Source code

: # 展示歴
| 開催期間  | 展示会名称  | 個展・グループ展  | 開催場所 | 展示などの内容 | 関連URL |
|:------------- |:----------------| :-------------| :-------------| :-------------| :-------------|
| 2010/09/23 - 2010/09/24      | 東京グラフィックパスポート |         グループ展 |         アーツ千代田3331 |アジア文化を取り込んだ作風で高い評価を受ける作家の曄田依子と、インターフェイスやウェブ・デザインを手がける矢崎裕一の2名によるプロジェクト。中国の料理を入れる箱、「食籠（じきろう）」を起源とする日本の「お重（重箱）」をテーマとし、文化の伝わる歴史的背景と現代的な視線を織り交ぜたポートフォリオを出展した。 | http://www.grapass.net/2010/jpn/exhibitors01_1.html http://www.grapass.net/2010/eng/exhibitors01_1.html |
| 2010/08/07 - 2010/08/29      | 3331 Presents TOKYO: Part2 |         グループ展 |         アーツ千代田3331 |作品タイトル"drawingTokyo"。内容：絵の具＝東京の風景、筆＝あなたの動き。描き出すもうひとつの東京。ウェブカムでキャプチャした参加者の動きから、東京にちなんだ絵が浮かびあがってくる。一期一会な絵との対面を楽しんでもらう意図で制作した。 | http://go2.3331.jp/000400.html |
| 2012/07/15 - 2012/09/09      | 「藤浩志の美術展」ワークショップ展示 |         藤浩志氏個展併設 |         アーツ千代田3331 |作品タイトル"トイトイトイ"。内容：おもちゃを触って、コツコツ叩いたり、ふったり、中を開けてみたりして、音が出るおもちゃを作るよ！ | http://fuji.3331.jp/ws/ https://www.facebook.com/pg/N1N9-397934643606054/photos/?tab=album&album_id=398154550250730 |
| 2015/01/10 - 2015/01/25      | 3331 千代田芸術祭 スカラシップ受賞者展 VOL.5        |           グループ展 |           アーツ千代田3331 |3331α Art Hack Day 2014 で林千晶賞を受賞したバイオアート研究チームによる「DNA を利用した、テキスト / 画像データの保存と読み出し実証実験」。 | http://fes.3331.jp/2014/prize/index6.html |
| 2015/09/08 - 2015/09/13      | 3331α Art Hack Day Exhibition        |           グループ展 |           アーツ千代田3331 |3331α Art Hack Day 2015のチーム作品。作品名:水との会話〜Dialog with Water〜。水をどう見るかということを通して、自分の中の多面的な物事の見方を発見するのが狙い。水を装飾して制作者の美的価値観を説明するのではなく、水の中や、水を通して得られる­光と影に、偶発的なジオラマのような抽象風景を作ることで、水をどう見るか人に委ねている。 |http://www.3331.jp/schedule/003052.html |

→ **To do**: Exact reproduction of the lines from the top of the material through the line where "2010/08/07 - 2010/08/29" appears is required, both boundary lines included, with no other output.

→ **Answer area**:
Source code

: # 展示歴
| 開催期間  | 展示会名称  | 個展・グループ展  | 開催場所 | 展示などの内容 | 関連URL |
|:------------- |:----------------| :-------------| :-------------| :-------------| :-------------|
| 2010/09/23 - 2010/09/24      | 東京グラフィックパスポート |         グループ展 |         アーツ千代田3331 |アジア文化を取り込んだ作風で高い評価を受ける作家の曄田依子と、インターフェイスやウェブ・デザインを手がける矢崎裕一の2名によるプロジェクト。中国の料理を入れる箱、「食籠（じきろう）」を起源とする日本の「お重（重箱）」をテーマとし、文化の伝わる歴史的背景と現代的な視線を織り交ぜたポートフォリオを出展した。 | http://www.grapass.net/2010/jpn/exhibitors01_1.html http://www.grapass.net/2010/eng/exhibitors01_1.html |
| 2010/08/07 - 2010/08/29      | 3331 Presents TOKYO: Part2 |         グループ展 |         アーツ千代田3331 |作品タイトル"drawingTokyo"。内容：絵の具＝東京の風景、筆＝あなたの動き。描き出すもうひとつの東京。ウェブカムでキャプチャした参加者の動きから、東京にちなんだ絵が浮かびあがってくる。一期一会な絵との対面を楽しんでもらう意図で制作した。 | http://go2.3331.jp/000400.html |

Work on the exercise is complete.